Research Scholars Annex Hall

Cytokinesis: How does a cell make a cut?

Mithilesh Mishra

TIFR, Mumbai

Cytokinesis in many eukaryotes involves the contraction of a tension-producing actomyosin-based contractile ring that constricts the membrane to divide the cell. However, the detailed mechanism of contractile ring organisation and contraction is not fully understood. A sliding filament mechanism where myosin pulls actin filaments like those in the sarcomere has been proposed decades ago, however, contractile rings are far more disordered and the components of the ring are highly dynamic. We have recently established, for the first time, an experimental system to study contraction of the ring to completion in vitro. We show that contractile rings undergo rapid contraction in an adenosine triphosphate (ATP) and myosin-II dependent manner in the absence of other cytoplasmic constituents. Surprisingly, neither actin polymerisation nor its disassembly is required for contraction of the ring although addition of exogenous actin cross-linking proteins blocks ring contraction.

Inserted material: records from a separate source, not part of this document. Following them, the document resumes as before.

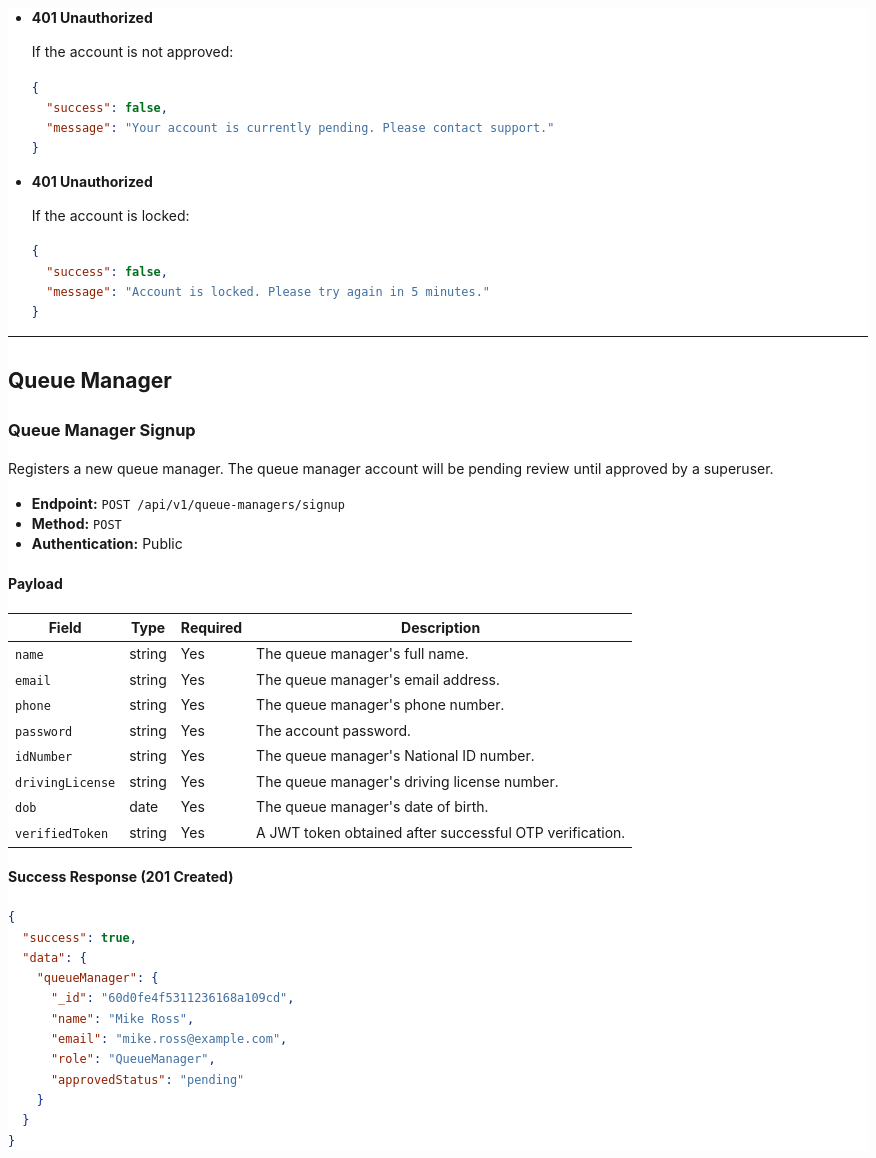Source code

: - **401 Unauthorized**

  If the account is not approved:
  ```json
  {
    "success": false,
    "message": "Your account is currently pending. Please contact support."
  }
  ```

- **401 Unauthorized**

  If the account is locked:
  ```json
  {
    "success": false,
    "message": "Account is locked. Please try again in 5 minutes."
  }
  ```

---

## Queue Manager

### Queue Manager Signup

Registers a new queue manager. The queue manager account will be pending review until approved by a superuser.

- **Endpoint:** `POST /api/v1/queue-managers/signup`
- **Method:** `POST`
- **Authentication:** Public

#### Payload

| Field            | Type   | Required | Description                                             |
| ---------------- | ------ | -------- | ------------------------------------------------------- |
| `name`           | string | Yes      | The queue manager's full name.                          |
| `email`          | string | Yes      | The queue manager's email address.                      |
| `phone`          | string | Yes      | The queue manager's phone number.                       |
| `password`       | string | Yes      | The account password.                                   |
| `idNumber`       | string | Yes      | The queue manager's National ID number.                 |
| `drivingLicense` | string | Yes      | The queue manager's driving license number.             |
| `dob`            | date   | Yes      | The queue manager's date of birth.                      |
| `verifiedToken`  | string | Yes      | A JWT token obtained after successful OTP verification. |

#### Success Response (201 Created)

```json
{
  "success": true,
  "data": {
    "queueManager": {
      "_id": "60d0fe4f5311236168a109cd",
      "name": "Mike Ross",
      "email": "mike.ross@example.com",
      "role": "QueueManager",
      "approvedStatus": "pending"
    }
  }
}
```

Furthermore we use cryosectioning and cryo-focused ion beam milling to gain access to natively-preserved actomyosin rings for direct three-dimensional imaging by electron cryotomography. Our results show that the ring is composed of straight, overlapping actin filaments that “saddle” the septal membrane, but they do not make contact with the membrane or gather at nodes. Correlative cryo-fluorescence light microscopy and electron cryotomography on vitreous cryosections further reveal that myosin does not form thick oligomeric filaments in the ring as it does in vitro.  Finally, by tuning parameters and properties of the ring’s components to match data from electron cryotomography, we show that coarse-grained simulations could help reveal the mechanism of ring constriction.